Stanley Leisure appointed a new finance director yesterday after the shock departure of the head of its casino division forced a shake-up of the board.

The gaming group said Paul Collis, who has been managing director of Stanley's casino arm for four years, left the company on Tuesday "by mutual consent". He does not have another position to go to.

Replacing Mr Collis is Michael Riddy, Stanley's current finance director. This has led to the appointment of Colin Child to take over from Mr Riddy. He was formerly finance director and chief operating officer at Fitness First until it was taken private in 2003. But he is a friend and former colleague of Bob Wiper, the chief executive of Stanley, from his time at National Express. Mr Wiper joined Stanley from the coach operator, where he was a divisional chief executive, in 1999. Mr Child was deputy chief executive and finance director of National Express from 1993 to 2001.

Mr Collis's exit comes as Stanley faces a major expansion of the casino industry. The Government plans to relax casino rules to make way for Las Vegas-style resorts that will contain slot machines offering jackpots of more than £1m. "Given that Stanley is supposed to be at a crucial period for strategic change in its gaming division, [the resignation] is odd," Paul Leyland, an analyst at Seymour Pierce, said yesterday. Stanley has already built a large Las Vegas-style casino in Birmingham, but some analysts have questioned whether it has overspent on the project while the new rules are still unclear.
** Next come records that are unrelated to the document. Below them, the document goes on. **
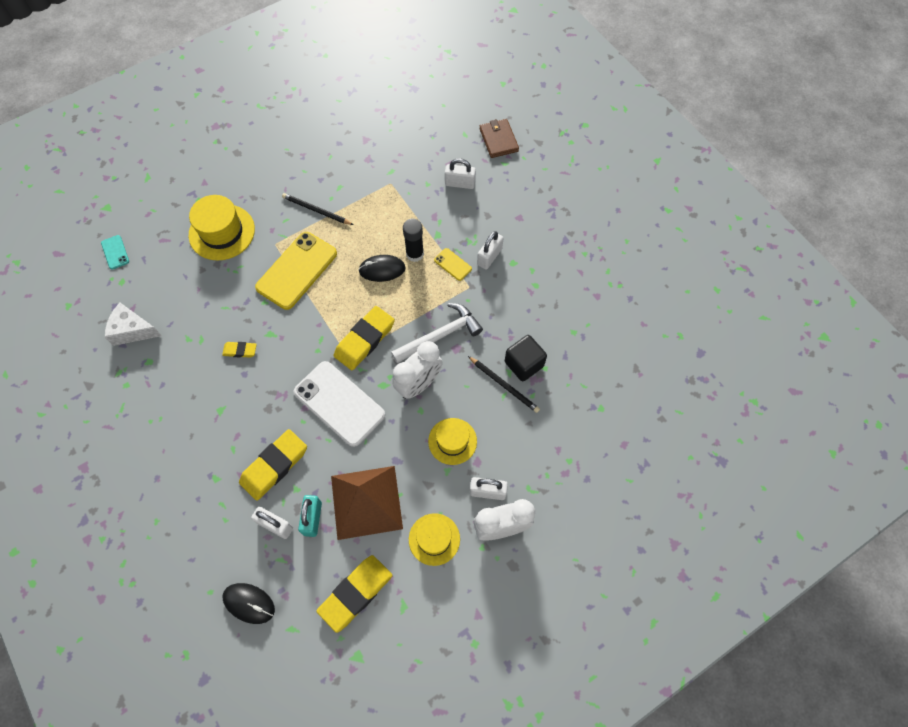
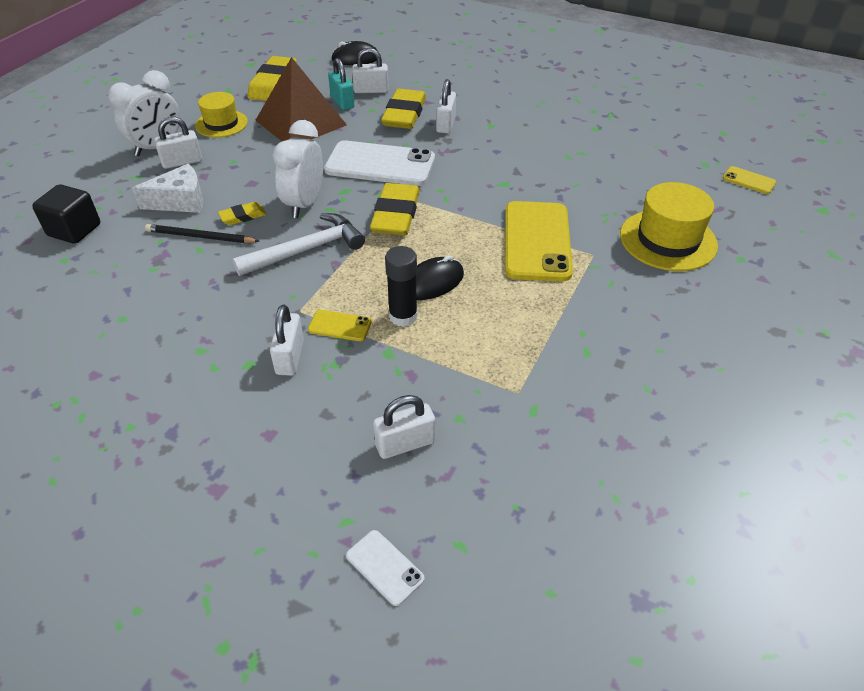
camera: 150 degrees right, 20 degrees down
(115, 252) = (748, 180): turquoise phone -> yellow phone
(132, 330) = (640, 139): white cheese -> white cheese (180, 201)
(240, 350) = (520, 162): yellow eraser -> yellow eraser (243, 216)
(253, 431) = (446, 124): none -> white padlock
(316, 210) = (584, 309): black pencil -> none
(440, 335) = (307, 250): white hammer -> white hammer turned 150 degrees counterclockwise
(452, 441) = (239, 179): yellow hat -> none
(498, 140) = (384, 567): brown wallet -> white phone
(524, 364) = (182, 263): black cube -> black cube (74, 230)

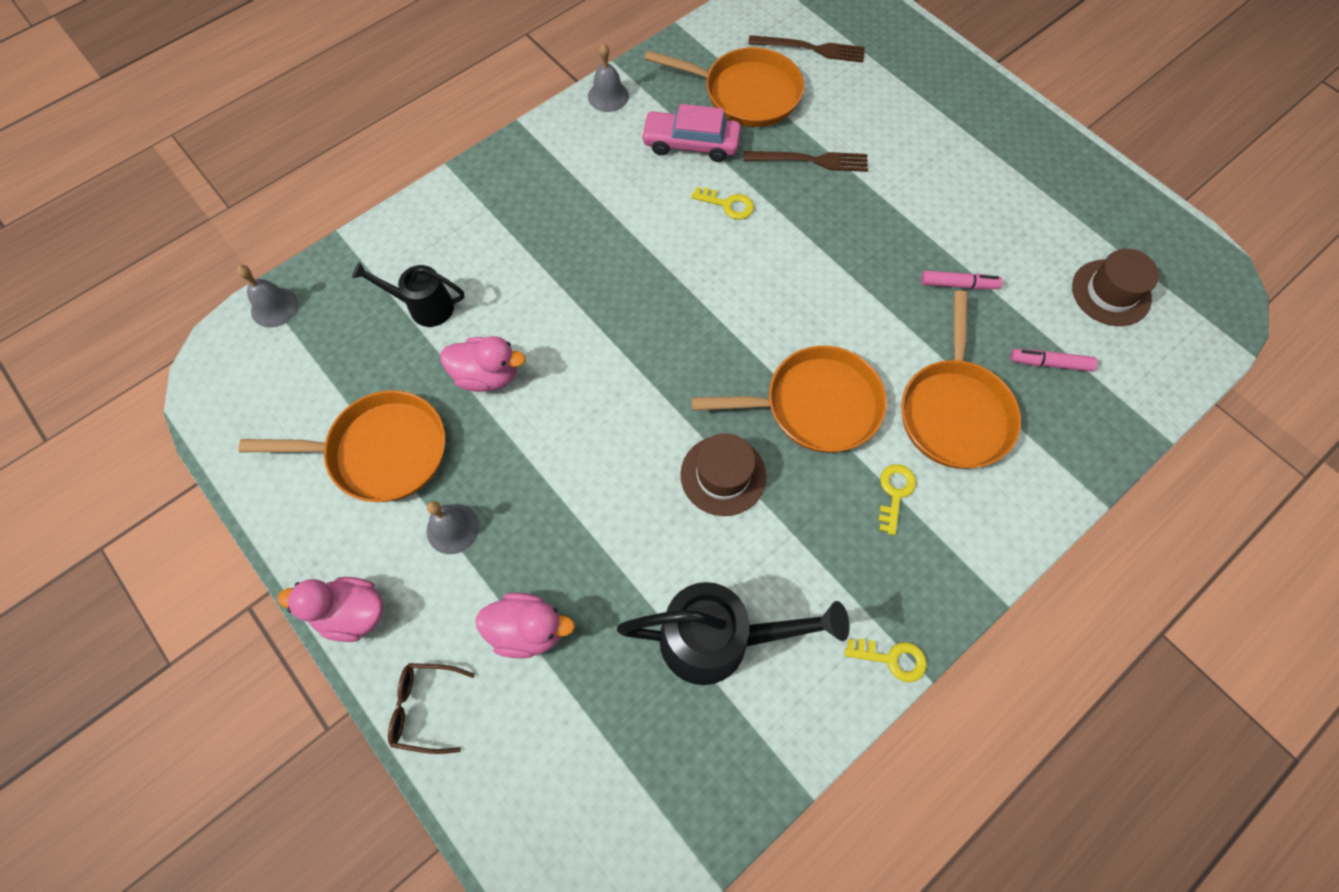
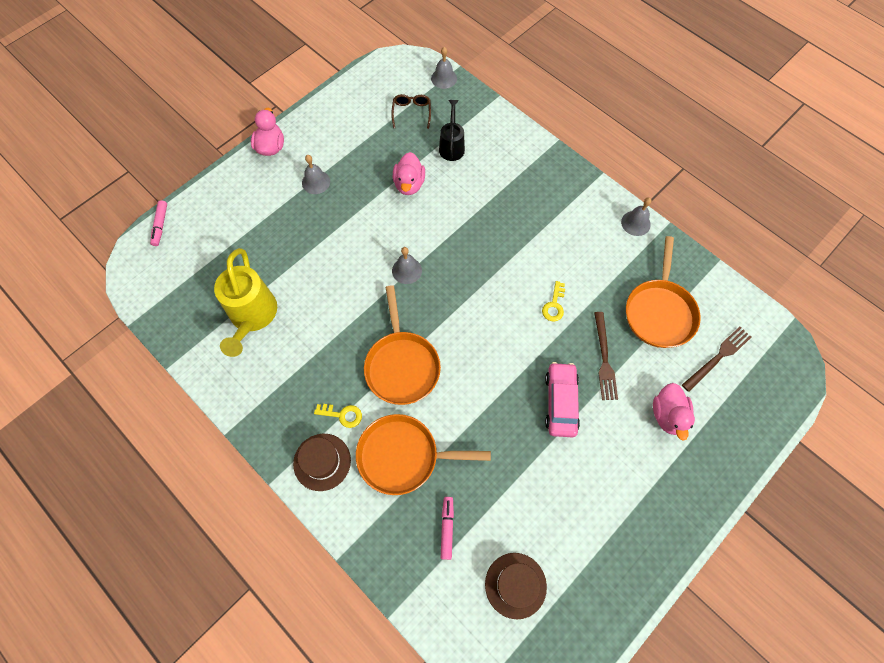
camera: 85 degrees right, 0 degrees up
(381, 451) = (359, 143): orange pan -> none
(425, 707) = (223, 185): brown glasses -> brown glasses (411, 112)
(528, 630) = (260, 224): pink duck -> pink duck (668, 415)
(652, 389) = (407, 270): none -> grey bell
(691, 143) = (603, 278): pink car -> pink car (561, 402)
(718, 640) = (252, 317): black watering can -> yellow watering can
(723, 475) = (351, 313): brown hat -> brown hat (322, 462)
(811, 49) = (718, 357): brown fork -> brown fork turned 135 degrees counterclockwise
(892, 659) = (238, 411): yellow key -> none
(958, 284) = (508, 464): pink marker -> pink marker (160, 225)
It is understood that Stanley wanted a more experienced director to oversee its multimillion-pound investment programme for expansion. Stanley has also had a run of bad results in its London casinos. Big wins from high rollers caused profits to drop by £14m at its exclusive Crockfords venue, dragging down profits at the group.

Mr Collis earned £210,000 last year in salary and will be entitled to a pay-off equivalent to 12 months' pay.

It also emerged yesterday that London Clubs International had paid two of its top executives more than £300,000 for switching to a 12 months' notice period. Barry Hardy, the chief operating officer, and Roy Ramm, the compliance and security director, had been on 24 months' notice at the company, in breach of corporate governance guidelines. They have both reduced their pay-off entitlements to 12 months' pay. Mr Hardy was paid £184,000 in compensation for this and Mr Ramm, £128,000.